Barres chocolatées, charcuteries, bière et «fast-food» associés à un manque de mouvement: un Allemand sur deux est trop gros. La situation serait comparable à celle des Etats-Unis. Le gouvernement a donc décidé de faire maigrir ses compatriotes. Ou tout au moins de les y encourager, en particulier les écoliers. Car un programme trop volontariste serait vite pris comme une atteinte aux libertés individuelles dans un pays sourcilleux pour ce qui touche aux droits constitutionnels.

Bombardés d'émissions scientifiques, les Allemands sont aujourd'hui censés ne plus rien ignorer de l'indice de masse corporelle utilisé pour déterminer l'obésité. Grands reportages dans les magazines, débats à la télévision sur la place des gros dans la société, émissions sur la meilleure manière de se nourrir sainement et interventions au Bundestag, le parlement allemand: depuis quelques semaines le pays est saisi d'une boulimie d'informations sur tout ce qui touche à la nutrition.

Les enfants en première ligne

Depuis qu'une étude de l'International Association for the Study of Obesity (IASO) a montré que 75% des hommes allemands et 58,9% des femmes présentaient un net surpoids. Quinze pour cent chez les adolescents et les jeunes adultes. Ce qui place l'Allemagne en tête des Européens les plus corpulents en moyenne. Même si, légère consolation, c'est en Grèce et en Grande-Bretagne que l'on trouve le plus grand nombre de personnes carrément obèses.

Les maladies engendrées par le surpoids - diabète, problèmes cardiaques chez un quart des adultes - provoquent des coûts annuels estimés entre 13 et 21 milliards de francs. C'est pourquoi le problème, autrefois simple question esthétique, est devenu épidémie du siècle. Mercredi, la ministre allemande de la Santé, Ursula Schmidt, et son collègue de l'Agriculture et de la Consommation, Horst Seehofer, ont donc présenté un plan d'action national adopté par le gouvernement et destiné à réduire de 20%, d'ici à 2020, le nombre de personnes présentant un surpoids.

Principal axe de cette campagne, les enfants. «Nous devons veiller à nouveau dans les écoles à ce que l'enseignement du sport soit aussi important que les mathématiques et l'allemand», a précisé Ursula Schmidt, en ajoutant que les repas à la cantine devraient être mieux équilibrés. Le gouvernement veut aussi faire bouger davantage les Allemands en les incitant à faire au moins 3000 pas par jour. Et il veut surtout parvenir à ce que les entreprises de restauration publique, les avions et les trains offrent plus «d'alternatives saines» aux menus traditionnels. Il interviendra aussi pour introduire au niveau européen, ce qui n'existe pas encore, une information claire et compréhensible sur la teneur en graisse ou en hydrate de carbone des produits alimentaires.

Indignation

Mais le gouvernement allemand marche sur des œufs, si l'on peut dire. Trop en faire pourrait le faire accuser de dirigisme. «Y aura-t-il des inspecteurs dans nos frigos?» s'interrogeait un chroniqueur de la Frankfurter Allgemeine. Déjà la puissante industrie alimentaire se plaint d'être rendue responsables de tous les maux. «Pourquoi devrions-nous être responsables du fait que certains mangent trop? Le gras n'est en soi pas un danger, on en a besoin pour vivre», s'insurge Jürgen Abraham, un producteur de charcuterie qui estime que le problème, c'est une mauvaise éducation des enfants et un style de vie inadapté des adultes.

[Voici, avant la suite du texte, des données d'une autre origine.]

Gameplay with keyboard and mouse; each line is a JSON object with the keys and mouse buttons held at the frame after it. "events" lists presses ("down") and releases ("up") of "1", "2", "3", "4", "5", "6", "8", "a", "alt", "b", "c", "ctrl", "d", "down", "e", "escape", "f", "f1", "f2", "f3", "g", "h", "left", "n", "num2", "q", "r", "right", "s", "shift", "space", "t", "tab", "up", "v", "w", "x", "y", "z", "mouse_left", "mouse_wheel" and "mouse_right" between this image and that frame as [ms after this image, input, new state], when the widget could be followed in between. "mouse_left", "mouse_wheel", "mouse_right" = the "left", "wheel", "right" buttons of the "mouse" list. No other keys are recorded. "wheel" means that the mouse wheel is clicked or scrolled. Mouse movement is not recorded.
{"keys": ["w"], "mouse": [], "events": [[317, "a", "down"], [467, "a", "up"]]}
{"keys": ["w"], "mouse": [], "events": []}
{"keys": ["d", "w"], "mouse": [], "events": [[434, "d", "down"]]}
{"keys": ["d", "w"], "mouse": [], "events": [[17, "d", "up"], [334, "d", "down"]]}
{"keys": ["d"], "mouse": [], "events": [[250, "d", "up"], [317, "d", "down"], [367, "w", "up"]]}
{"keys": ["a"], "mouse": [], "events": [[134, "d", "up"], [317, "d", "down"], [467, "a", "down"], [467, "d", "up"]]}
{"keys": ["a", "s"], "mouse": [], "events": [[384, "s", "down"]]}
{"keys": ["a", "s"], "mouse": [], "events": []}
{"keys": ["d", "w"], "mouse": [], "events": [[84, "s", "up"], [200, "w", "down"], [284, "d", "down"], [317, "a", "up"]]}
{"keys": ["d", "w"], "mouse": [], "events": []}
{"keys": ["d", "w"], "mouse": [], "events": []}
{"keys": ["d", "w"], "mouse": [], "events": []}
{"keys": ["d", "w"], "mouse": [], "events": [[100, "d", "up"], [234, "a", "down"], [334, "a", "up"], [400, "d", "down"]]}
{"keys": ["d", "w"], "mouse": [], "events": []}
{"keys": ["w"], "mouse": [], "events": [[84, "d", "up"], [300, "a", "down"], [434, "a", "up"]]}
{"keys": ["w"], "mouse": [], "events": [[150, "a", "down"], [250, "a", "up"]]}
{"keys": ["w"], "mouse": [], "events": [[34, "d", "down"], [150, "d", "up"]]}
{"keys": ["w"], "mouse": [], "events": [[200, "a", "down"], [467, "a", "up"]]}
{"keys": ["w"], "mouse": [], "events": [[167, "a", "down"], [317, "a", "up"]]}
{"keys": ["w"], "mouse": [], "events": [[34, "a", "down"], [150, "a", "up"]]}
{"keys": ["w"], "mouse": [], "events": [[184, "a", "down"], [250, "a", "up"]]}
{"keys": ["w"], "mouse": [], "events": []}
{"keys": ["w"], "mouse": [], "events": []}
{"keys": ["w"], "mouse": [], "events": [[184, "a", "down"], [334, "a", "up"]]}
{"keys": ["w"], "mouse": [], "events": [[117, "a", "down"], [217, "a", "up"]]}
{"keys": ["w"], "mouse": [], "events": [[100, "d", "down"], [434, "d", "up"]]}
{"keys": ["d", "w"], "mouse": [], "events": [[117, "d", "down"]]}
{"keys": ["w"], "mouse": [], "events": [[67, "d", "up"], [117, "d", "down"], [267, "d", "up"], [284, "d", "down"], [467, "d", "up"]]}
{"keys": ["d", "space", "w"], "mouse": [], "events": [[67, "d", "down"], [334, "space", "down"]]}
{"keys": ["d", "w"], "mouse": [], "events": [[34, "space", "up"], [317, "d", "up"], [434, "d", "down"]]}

«Il n'y aura pas d'olympiade des interdits», a voulu rassurer Ursula Schmidt. Pas de points rouges ou orange comme en Grande-Bretagne pour signaler les produits trop riches en calories, pas d'interdiction de publicité mais «un appel à la raison». Du coup, les Verts, qui rêvent de faire interdire des cantines scolaires tous les produits trop gras ou trop sucrés, se plaignent d'un programme sans propositions concrètes. Ils auraient souhaité des règles plus strictes pour les publicités insérées dans les émissions destinées aux jeunes.